> Task instructions:
(a) According to the Spring Batch job repository documentation, what does the databaseType property indicate?
(b) Please reproduce the Spring Batch job repository documentation from "4.3.2.2.1. Transaction Configuration For" up to and including "are not transactional.".
(c) Carry on writing the Spring Batch job repository documentation, starting right after its final line.

> Passage provided:
────────────────────────────────────────
4.3.2.1. JobRepositoryFactoryBean

Including the incrementers, which must be database specific, the configuration above is verbose. In order to make this more manageable, the framework provides a FactoryBean for convenience: JobRepositoryFactoryBean.

  <bean id="jobRepository"
        class="org.springframework.batch.execution.repository.JobRepositoryFactoryBean"
    <property name="databaseType" value="hsql" /> 
    <property name="dataSource" value="dataSource" />
  </bean>

The databaseType property indicates the type of incrementer that must be used. Options include: "db2", "derby", "hsql", "mysql", "oracle", and "postgres".

4.3.2.2. In-Memory Repository

There are scenarios in which you may not want to persist your domain objects to the database. One reason may be speed, storing domain objects at each commit point takes extra time. Another reason may be that you just don't need to persist status for a particular job. Spring batch provides a solution:

  <bean id="jobRepository" class="org.springframework.batch.core.repository.support.SimpleJobRepository">
    <constructor-arg ref="mapJobInstanceDao" />
    <constructor-arg ref="mapJobExecutionDao" />
    <constructor-arg ref="mapJtepExecutionDao" />
  </bean>

  <bean id="mapJobInstanceDao"
        class="org.springframework.batch.execution.repository.dao.MapJobInstanceDao" />

  <bean id="mapJobExecutionDao"
        class="org.springframework.batch.execution.repository.dao.MapJobExecutionDao" />

  <bean id="mapStepExecutionDao"
        class="org.springframework.batch.execution.repository.dao.MapStepExecutionDao" />

The Map* DAO implementations store the batch artifacts in a transactional map. So, the repository and DAOs may still be used normally, and are transactionally sound, but their contents will be lost when the class is destroyed.

4.3.2.2.1. Transaction Configuration For the JobRepository

If the JDBC daos are used with the JobRepository it is also essential to configure the transactional behaviour of the repository. This is to ensure that the batch meta data, including state that is necessary for restarts after a failure, is persisted correctly. The behaviour of the framework is not well defined if the repository methods are not transactional.

The Spring Batch samples have a simple-job-launcher-context.xml configuration file that contains the necessary details. Here is the relevant section:

<aop:config>
    <aop:advisor 
        pointcut="execution(* org.springframework.batch.core..*Repository+.*(..))"
────────────────────────────────────────
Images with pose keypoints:

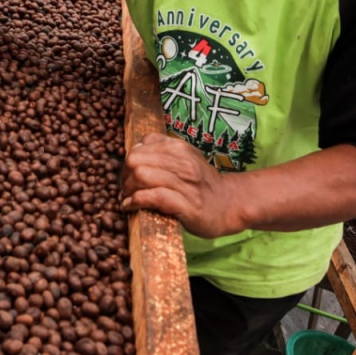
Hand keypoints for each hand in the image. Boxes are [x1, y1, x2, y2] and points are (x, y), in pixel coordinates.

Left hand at [121, 133, 245, 238]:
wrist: (230, 204)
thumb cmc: (202, 184)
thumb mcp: (186, 159)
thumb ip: (163, 152)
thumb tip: (135, 150)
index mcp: (179, 148)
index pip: (140, 147)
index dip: (129, 162)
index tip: (129, 175)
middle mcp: (182, 162)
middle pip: (135, 160)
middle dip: (125, 176)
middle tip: (126, 189)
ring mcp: (185, 183)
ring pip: (141, 176)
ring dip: (128, 190)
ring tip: (128, 199)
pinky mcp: (187, 204)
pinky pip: (152, 197)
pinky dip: (136, 201)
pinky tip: (131, 207)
────────────────────────────────────────
> Your responses:
(a) It indicates the type of incrementer that must be used.

(b)
4.3.2.2.1. Transaction Configuration For the JobRepository

If the JDBC daos are used with the JobRepository it is also essential to configure the transactional behaviour of the repository. This is to ensure that the batch meta data, including state that is necessary for restarts after a failure, is persisted correctly. The behaviour of the framework is not well defined if the repository methods are not transactional.

(c)
    <advice-ref="txAdvice" />
</aop:config>

<tx:advice id="txAdvice" transaction-manager="transactionManager">
    <tx:attributes>
        <tx:method name="create*" propagation="REQUIRES_NEW" isolation="SERIALIZABLE" />
        <tx:method name="*" />
    </tx:attributes>
</tx:advice>

This fragment can be used as is, with almost no changes. The isolation level in the create* method attiributes is specified to ensure that when jobs are launched there if two processes are trying to launch the same job at the same time, only one will succeed. This is quite aggressive, and READ_COMMITTED would work just as well; READ_UNCOMMITTED would be fine if two processes are not likely to collide in this way. However, since a call to the create* method is quite short, it is unlikely that the SERIALIZED will cause problems, as long as the database platform supports it.

Remember also to include the appropiate namespace declarations and to make sure spring-tx and spring-aop (or the whole of spring) is on the classpath.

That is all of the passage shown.